Mr. McKinnon has two main theses, the first being that because banks hold bonds at very low rates of interest, when interest rates rise these bond prices will fall wiping out the capital of those banks and presumably rendering them insolvent.  The second thesis, which is related to the first is that because interest rates are so low and the future prospect is that they will rise, banks are unwilling to hold additional corporate debt and so corporations are foreclosed from credit markets.  This denies them the opportunity to invest.  As a result, according to Mr. McKinnon expansionary monetary policy is actually restricting the economy, and if interest rates are allow to rise then that will stimulate the economy.

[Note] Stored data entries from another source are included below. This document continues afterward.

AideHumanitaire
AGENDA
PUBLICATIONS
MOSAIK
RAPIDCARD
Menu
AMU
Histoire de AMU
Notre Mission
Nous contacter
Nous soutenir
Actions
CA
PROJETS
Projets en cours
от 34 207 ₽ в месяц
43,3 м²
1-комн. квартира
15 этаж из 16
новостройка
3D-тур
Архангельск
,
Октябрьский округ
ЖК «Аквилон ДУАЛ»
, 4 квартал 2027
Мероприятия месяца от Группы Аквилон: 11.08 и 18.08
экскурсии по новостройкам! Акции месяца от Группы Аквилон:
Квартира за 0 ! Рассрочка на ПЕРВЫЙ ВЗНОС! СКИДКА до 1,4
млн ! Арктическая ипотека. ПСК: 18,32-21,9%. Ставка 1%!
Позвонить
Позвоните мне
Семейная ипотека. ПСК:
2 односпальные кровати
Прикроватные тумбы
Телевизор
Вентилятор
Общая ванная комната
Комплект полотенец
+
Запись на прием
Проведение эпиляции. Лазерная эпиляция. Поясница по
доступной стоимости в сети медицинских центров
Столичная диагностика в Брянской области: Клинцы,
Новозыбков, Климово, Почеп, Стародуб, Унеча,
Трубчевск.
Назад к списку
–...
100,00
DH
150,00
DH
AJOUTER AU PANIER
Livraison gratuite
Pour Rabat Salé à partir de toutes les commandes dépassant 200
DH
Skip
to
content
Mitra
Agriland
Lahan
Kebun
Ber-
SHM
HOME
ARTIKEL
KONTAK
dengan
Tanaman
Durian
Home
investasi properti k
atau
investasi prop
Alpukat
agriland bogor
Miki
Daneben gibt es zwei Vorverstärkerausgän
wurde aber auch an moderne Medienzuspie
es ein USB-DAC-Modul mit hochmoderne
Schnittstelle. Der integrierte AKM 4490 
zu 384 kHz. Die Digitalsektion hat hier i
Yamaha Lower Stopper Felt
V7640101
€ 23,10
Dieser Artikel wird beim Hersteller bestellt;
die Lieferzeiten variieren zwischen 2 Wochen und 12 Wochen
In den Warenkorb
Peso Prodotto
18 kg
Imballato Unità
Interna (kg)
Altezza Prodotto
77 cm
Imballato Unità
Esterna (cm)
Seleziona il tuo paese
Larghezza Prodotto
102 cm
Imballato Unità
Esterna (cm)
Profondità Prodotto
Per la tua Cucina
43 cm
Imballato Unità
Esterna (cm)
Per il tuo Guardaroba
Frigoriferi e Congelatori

The way out is for major central banks—the Federal Reserve, the Bank of England, the Bank of Japan and the European Central Bank—to begin slowly increasing short-term interest rates in a coordinated way to some common modest target level, such as 2%. Coordination is crucial to minimize disruptions in exchange rates. They should also phase out bond buying so that long-term interest rates once again become determined by markets.

Paradoxically, such modest increases in interest rates could actually stimulate investment and growth in all four economies.


Only a person who is totally ignorant about how money markets and credit markets and bonds work and only a person who is totally ignorant about the state of corporate liquidity could reach these conclusions.  Now it is true that a rise in rates is probably inevitable and that the rise will depress bond prices of existing bank holdings causing losses.  But these losses are temporal and temporary.  As the bonds mature their prices will increases and at maturity they will be paid in full.  The proceeds can then be used to purchase bonds that have a higher interest rate than the ones that mature had.  No real loss takes place, which is what someone who had the least understanding of the bond market would realize.

As far as the second point is concerned, the idea that companies are shut out of the bond market because banks will not buy their bonds is just sheer lunacy.  Every company that has issued bonds has found buyers.  The reason companies are not issuing more bonds is not that there is no ability to sell them, but because (1) the large public companies hold huge amounts of liquidity, they don’t need to borrow and (2) borrowing is driven by demand for goods and services, not supply of credit and demand while rising is still weak by historical standards.

None of this is news to anyone who has passed Econ 101, apparently it is news to people like Mr. McKinnon.  Or maybe he knows this, but the desire to be published in the WSJ and be acclaimed by all of the other persons who have promoted the wrong policies in the past is so great that Mr. McKinnon doesn’t care if his analysis is silly.  If we had to make a choice we think the first explanation is the right one, but we could be wrong.